-------- EXTRACTED MATERIAL
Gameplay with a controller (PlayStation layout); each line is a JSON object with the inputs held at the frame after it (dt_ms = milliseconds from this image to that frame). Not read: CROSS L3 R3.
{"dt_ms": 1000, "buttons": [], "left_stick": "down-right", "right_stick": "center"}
----------------
-------- EXTRACTED MATERIAL
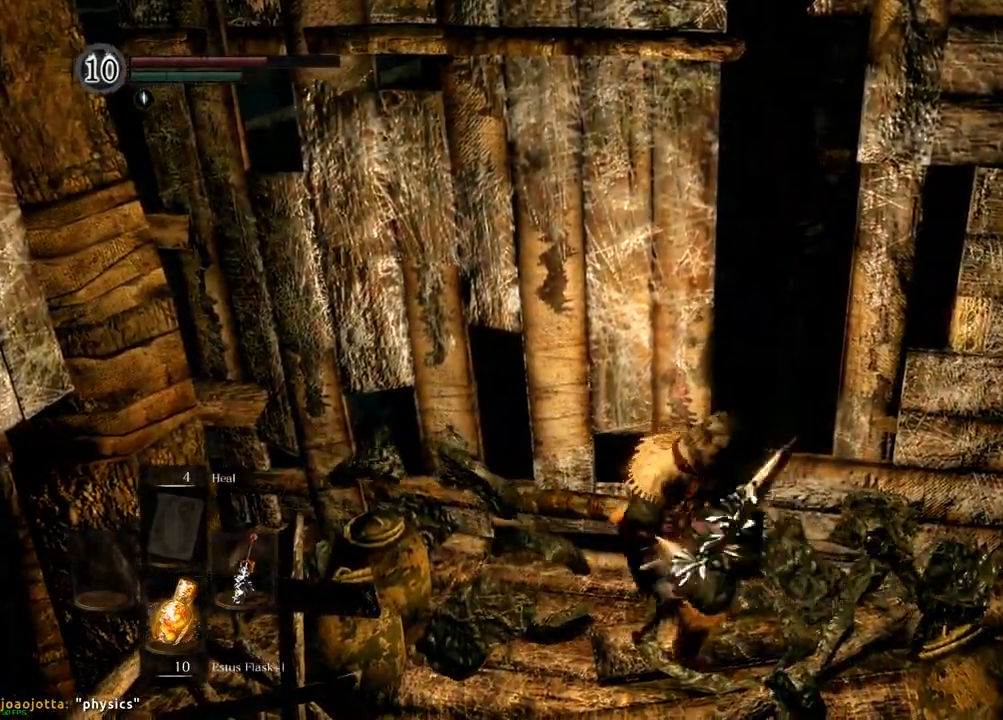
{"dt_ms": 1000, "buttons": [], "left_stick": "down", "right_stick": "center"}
----------------
_TASK BRIEF:_ Your answer should consist of the lines from the material that contain "down".

_WRITTEN RESPONSE:_
{"dt_ms": 1000, "buttons": [], "left_stick": "down-right", "right_stick": "center"}
{"dt_ms": 1000, "buttons": [], "left_stick": "down", "right_stick": "center"}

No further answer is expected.